My name is Christy and welcome to my Ginnie Springs guide! I’m 43 and currently live in Greenville, South Carolina – although I’m originally from Oklahoma. My love of the outdoors began in 2014, shortly after moving from Florida to Upstate South Carolina. My husband took our kids and I to a state park, Jones Gap, and I got hooked. Until that point, I had considered myself to be very much an “indoor girl” and rarely did anything outside.
However, something about the rugged wilderness deeply appealed to me. I started hiking off and on in 2014. My hiking hobby really kicked off in 2020 during the lockdowns. I began exploring new trails every weekend and sharing photos and videos on Instagram, activities I continue to this day.
Camping for Two Nights at Ginnie Springs
My husband and I had the opportunity to leave our two kids (ages 13 and 11) with their grandparents and enjoy a weekend away in Florida. We spent two nights at Ginnie Springs and then another night in Saint Augustine.
Ginnie Springs is a privately owned park and campground near High Springs, with several crystal-clear springs. It’s open year-round and onsite activities include swimming, snorkeling, kayaking, paddling, scuba diving and camping. Certified cave divers can also explore the underwater caves.
We camped for two nights, and enjoyed swimming and tubing. After leaving Ginnie Springs, we spent a night in Saint Augustine and went on a haunted pub crawl. This is a tradition we enjoy when we visit a new city!
Why Ginnie Springs is Such a Cool Place
All in all, Ginnie Springs is a fun and unique destination. It’s very “Florida”. Guests can swim in crystal-clear springs, tube or paddle along the Santa Fe River, camp at one of the park’s campsites and unwind in nature. During the week and off-season, it’s generally peaceful. On the weekends and in the middle of summer, it’s a party site. Alcohol is permitted.
When my husband and I first visited on a weekend several years ago, we were amazed by Ginnie Springs.
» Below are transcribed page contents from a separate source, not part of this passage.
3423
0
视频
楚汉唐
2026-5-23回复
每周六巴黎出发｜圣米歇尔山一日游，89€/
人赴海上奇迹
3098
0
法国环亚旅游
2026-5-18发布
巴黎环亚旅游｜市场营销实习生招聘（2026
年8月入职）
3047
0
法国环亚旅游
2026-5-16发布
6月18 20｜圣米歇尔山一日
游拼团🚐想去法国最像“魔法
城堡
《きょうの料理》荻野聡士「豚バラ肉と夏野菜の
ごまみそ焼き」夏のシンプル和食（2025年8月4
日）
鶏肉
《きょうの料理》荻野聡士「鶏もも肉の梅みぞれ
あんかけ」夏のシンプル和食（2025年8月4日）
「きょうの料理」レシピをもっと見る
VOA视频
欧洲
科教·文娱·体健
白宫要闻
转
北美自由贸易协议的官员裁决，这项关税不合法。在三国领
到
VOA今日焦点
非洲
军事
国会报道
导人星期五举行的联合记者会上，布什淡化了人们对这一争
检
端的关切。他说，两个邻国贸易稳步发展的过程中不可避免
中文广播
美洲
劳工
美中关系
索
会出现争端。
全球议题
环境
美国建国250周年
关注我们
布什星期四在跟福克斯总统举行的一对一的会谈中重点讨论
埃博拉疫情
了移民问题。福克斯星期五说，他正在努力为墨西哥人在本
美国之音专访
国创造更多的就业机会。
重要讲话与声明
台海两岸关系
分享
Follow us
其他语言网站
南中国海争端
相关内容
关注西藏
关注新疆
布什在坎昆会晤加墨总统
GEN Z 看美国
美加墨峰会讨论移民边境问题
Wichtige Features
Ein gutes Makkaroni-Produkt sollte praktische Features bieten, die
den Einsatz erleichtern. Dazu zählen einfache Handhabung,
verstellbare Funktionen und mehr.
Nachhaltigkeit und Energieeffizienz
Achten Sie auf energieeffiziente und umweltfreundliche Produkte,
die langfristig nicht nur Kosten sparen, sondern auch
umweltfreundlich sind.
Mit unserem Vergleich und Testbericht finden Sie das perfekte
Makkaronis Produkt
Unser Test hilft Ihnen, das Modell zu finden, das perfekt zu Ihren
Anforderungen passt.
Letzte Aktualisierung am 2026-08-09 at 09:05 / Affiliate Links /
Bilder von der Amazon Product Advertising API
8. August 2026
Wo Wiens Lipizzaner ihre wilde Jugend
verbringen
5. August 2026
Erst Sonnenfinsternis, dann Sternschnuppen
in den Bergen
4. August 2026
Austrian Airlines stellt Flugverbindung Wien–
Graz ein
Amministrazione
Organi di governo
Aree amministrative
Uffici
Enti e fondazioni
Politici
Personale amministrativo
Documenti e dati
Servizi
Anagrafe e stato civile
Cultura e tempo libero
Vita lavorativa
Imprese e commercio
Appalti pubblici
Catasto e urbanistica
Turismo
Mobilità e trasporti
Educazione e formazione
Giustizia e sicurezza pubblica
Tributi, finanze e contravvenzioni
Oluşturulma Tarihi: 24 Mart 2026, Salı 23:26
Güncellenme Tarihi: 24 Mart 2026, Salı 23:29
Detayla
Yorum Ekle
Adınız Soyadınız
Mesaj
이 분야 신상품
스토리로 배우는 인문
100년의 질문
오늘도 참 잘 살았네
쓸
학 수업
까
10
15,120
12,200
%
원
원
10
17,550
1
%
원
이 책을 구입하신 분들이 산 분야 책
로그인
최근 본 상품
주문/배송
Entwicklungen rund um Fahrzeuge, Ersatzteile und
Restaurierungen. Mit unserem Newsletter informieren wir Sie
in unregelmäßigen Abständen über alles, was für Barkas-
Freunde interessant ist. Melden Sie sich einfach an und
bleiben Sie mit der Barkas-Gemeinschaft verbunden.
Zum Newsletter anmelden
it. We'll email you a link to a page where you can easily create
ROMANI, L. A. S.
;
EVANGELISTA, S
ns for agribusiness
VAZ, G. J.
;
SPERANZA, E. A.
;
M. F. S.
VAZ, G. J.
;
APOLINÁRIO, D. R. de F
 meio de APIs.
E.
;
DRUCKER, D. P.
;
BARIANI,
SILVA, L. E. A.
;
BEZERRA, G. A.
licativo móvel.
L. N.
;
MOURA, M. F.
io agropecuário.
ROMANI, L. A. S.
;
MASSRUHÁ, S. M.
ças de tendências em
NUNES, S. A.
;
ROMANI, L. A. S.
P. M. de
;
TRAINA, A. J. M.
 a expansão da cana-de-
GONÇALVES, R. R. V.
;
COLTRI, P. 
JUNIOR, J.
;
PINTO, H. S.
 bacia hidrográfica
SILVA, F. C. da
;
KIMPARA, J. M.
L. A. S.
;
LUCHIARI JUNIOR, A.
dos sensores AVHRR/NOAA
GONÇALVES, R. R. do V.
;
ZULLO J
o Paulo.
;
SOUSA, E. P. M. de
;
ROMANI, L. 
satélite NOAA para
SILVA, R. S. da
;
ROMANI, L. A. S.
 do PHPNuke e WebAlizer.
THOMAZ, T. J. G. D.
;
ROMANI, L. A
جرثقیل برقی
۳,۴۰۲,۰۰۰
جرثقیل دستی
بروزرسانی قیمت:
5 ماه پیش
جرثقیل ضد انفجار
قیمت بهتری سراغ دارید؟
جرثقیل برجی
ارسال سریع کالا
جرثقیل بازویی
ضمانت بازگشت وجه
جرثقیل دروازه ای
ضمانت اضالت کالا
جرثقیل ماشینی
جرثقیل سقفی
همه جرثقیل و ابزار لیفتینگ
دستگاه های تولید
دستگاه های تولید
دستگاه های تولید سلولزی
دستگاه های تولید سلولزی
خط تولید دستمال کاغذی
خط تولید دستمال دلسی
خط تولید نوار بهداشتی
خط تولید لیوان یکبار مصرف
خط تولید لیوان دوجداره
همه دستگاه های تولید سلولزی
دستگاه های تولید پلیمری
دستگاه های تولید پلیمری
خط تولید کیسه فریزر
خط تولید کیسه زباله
Some campers set up professional DJ equipment and hosted forest raves where women danced with illuminated hula hoops. There were also hippy drum circles, beer-bong frat parties, TVs, lasers and tricked-out golf carts that cruised through camp. It was a sight!
3 Best Things To Do at Ginnie Springs
1. Camp Overnight at Ginnie Springs
This is a park and campground, so you can visit for the day or camp overnight. To truly experience Ginnie Springs, I recommend spending the night. The campground is huge, and guests can choose to be in the midst of the action or away from it all. There are river sites, spring sites, wood sites and more. There are also bathhouses with showers and toilets.
Despite getting hundreds of campers per day, Ginnie Springs staff told my husband that the campground never fills up. By staying overnight, visitors can witness the nightlife described above and swim in illuminated springs.
2. Go Swimming in the Springs
Ginnie Springs is home to three to four breathtaking, crystal-clear springs that visitors can swim and snorkel in. The water is mesmerizing shades of blue and green, and is 72 degrees. The park offers floats and equipment for rent, or visitors can bring their own. Entrances to the underwater caves are also visible from the surface, therefore swimmers can watch divers enter or explore the edge of the cave themselves. But I found that a little creepy!
3. Tube Down the River
In addition to swimming and snorkeling, visitors can tube along the Santa Fe River. It’s a relaxing run that takes an hour. People often assume alligators will be a problem, but we never saw one or heard about them.
My Favorite Activity at Ginnie Springs
The main activity I enjoyed at Ginnie Springs was swimming and floating. It’s such a cool experience because the water is so vibrant and clear. There are three to four springs on site, so I recommend visitors explore them all. At night, the park illuminates the main springs and I fondly remember swimming in the spring under the stars with my husband.
Need to Know Before You Go
- Go Camping at Ginnie Springs: I recommend people camp at Ginnie Springs as it isn’t near anything. High Springs is the closest town, so people could stay there but I don’t know of any accommodation to recommend.
- Drive to Ginnie Springs: The best, and likely only, way to reach Ginnie Springs is to drive. The park is in a rural area and there aren’t any towns nearby. Renting a car or joining a tour are the only options for tourists.
- Visit During the Week and/or in the Off-Season: If you visit during the weekend or during the summer, the park and campground will get crowded. Because alcohol is permitted, visitors may get a bit boisterous. If you are camping with children or want a quieter experience, I highly recommend visiting during the week and/or in the off-season.
- Shop at the General Store for Food and Gear: There is a general store onsite with just about everything a visitor could want including food, snacks, souvenirs, camping supplies, equipment rentals and more.